Newcomers love to socialize and help other immigrants overcome their challenges


Bincy Kurian’s motto in life is to be patient and confident.

Kurian, 29, works as a Host Communities Coordinator at the Timmins and District Multicultural Center.

“If we are patient and work for something, we can do it,” she says.

Kurian is from Kerala, a state located in southwest India. There she studied nursing and worked in a neural surgery department. She worked there for a year and a half before coming to Canada.

“We are helping someone get healthy. We help them heal, we provide care. Once they are cured of an illness, we feel so good, ”she says.

With her passion for helping people, she wanted to get into counseling or a field related to mental health. In 2017, she moved to Timmins for the Social Service Worker program at Northern College.

Her first impression of Timmins was that it was small, calm and peaceful. Kurian’s owner, who lived in the same house, was a nice Canadian who was helpful and made him feel at home.

“It was so nice. I felt like it was home. I didn’t feel very homesick when I was with her,” she recalls. “After a year , I moved when my husband arrived.

Her husband Jerin Edwin now works as a chef at Cedar Meadows Resort. A year after joining Kiruan in Timmins, they welcomed a son into their family.

Kurian had an arranged marriage. She says she liked him when she first met him. On May 18, 2017, they got engaged and four days later they got married.

Kurian says she will teach her son both languages, English and Malayalam.

“We try to speak both languages. If my parents tell him something, he will understand. And he’s here, he’s a Canadian, so he has to learn English too, ”she said. “He has to learn both languages. He must also know our culture.

In Timmins, the Kerala community is about 50 people. They celebrate the traditional festival of Onam, Christmas and Easter. With more people coming to study here, Kurian believes the community will grow.

In August, the community celebrated the feast of Onam. Following safety protocols, they rented a hall, did traditional dancing, put floral decorations on the floor, and prepared more than 20 foods served on a plastic banana leaf. The women wore a white sari, while the men wore a white dhoti.
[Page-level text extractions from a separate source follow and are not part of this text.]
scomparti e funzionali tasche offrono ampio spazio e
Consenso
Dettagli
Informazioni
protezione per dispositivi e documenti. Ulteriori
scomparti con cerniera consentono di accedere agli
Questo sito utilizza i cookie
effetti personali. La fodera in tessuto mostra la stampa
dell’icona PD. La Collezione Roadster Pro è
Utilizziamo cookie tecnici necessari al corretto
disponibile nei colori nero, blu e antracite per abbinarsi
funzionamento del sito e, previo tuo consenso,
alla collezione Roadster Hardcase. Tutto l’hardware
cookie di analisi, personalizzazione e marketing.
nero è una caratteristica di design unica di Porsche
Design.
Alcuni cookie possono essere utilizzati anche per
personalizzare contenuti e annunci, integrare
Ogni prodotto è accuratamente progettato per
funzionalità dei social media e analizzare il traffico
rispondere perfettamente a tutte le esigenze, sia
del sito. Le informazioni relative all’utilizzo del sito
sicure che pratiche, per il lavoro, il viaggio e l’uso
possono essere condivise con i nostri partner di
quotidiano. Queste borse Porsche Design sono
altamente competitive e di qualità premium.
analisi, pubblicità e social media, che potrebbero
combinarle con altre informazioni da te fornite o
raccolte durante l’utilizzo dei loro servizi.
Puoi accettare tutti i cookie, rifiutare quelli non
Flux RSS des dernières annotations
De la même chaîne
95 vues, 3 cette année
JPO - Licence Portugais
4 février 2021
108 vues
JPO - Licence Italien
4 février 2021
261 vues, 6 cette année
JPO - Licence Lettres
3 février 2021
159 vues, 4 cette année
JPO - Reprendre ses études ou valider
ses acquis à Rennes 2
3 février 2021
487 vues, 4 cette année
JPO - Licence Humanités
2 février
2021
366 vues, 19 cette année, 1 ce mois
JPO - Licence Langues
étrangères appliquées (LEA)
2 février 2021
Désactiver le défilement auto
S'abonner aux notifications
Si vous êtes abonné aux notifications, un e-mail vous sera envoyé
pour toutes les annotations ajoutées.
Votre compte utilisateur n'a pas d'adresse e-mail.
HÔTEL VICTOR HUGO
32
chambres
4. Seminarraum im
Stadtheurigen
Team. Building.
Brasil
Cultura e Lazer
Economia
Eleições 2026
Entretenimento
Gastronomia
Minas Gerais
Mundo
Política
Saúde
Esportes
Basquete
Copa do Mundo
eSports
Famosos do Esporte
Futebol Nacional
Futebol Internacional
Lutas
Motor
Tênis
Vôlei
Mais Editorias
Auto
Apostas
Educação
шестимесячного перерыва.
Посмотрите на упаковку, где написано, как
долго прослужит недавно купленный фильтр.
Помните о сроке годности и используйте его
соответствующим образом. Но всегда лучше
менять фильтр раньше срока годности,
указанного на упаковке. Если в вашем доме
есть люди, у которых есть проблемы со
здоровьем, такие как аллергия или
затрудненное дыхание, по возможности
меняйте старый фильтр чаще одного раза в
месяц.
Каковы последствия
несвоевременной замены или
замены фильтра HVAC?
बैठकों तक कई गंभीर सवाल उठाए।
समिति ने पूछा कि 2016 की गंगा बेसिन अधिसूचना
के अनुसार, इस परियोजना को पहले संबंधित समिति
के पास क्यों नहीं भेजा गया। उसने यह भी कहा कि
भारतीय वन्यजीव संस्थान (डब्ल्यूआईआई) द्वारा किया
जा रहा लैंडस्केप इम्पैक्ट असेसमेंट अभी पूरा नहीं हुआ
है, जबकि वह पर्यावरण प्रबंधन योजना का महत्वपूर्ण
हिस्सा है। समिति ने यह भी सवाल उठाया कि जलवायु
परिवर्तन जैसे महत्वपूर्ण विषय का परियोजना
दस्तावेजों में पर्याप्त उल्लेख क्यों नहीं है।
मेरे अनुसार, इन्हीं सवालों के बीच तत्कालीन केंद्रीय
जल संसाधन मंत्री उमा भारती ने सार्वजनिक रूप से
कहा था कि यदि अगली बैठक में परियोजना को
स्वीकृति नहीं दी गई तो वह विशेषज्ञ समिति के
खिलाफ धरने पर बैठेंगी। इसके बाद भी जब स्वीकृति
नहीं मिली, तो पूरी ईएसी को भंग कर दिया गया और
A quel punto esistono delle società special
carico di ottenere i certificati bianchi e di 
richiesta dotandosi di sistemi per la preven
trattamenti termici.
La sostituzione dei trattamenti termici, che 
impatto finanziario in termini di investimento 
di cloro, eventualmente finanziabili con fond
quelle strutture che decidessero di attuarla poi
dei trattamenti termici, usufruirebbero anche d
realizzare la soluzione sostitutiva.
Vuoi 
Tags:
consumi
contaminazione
“We didn’t celebrate in a large group at home, we didn’t get together in groups. Here in Canada, we all celebrate together, the whole community together, it’s so beautiful, ”she says. “We meet new people and the community grows.

When Kurian first arrived in Timmins, there weren’t many people from South India.

“Before I came here, I searched on Google and did some research. I have a family name and we got in touch. In 2018, 10 people also came to Timmins, so we created a WhatsApp group, ”says Kurian. “Whoever else comes, we add them to the WhatsApp group. ”

In Timmins, Kurian, who is Catholic, attends St. Anthony Padua and Notre-Dame De La Paix Parish weekly. Kurian says she has always been a nun because it plays a big part in her life. In her youth, she engaged in church groups and activities.

After graduating as a social worker, she tried to enroll in a university. Because she was not a permanent resident and the tuition fees were expensive, she decided to be patient and wait. Now, as a permanent resident, she can study at a lower rate.

Kurian worked at the Anti-Hunger Coalition as a community engagement intern. After six months, she left and started working at the multicultural center.

Socializing and helping immigrants overcome their challenges is what she loves about her job.

“As an immigrant, I know the challenges and what they suffer, so it’s easier to get a message across, find the resources and help them,” she says.

“There will be difficulties when you come for the first time, but if you have the will to adapt, we will overcome them,” she says. “Everyone has a hard work mentality. ”

Kurian says she has faced racism and discrimination in the city and still grapples with it. There are a lot of newcomers to Timmins, she says, but a lot of them are also moving.

“There are people who help, but there are people who don’t. That’s the biggest (challenge), ”she says. “It hurts me emotionally, my family… We came here, we paid a lot of money, we came here not to cause problems. But they say we came to their country.

In the future, Kurian wants to pursue social work and, if possible, get a master’s degree. She also wants to travel.

“Dream for the best, and we’ll get something,” she said.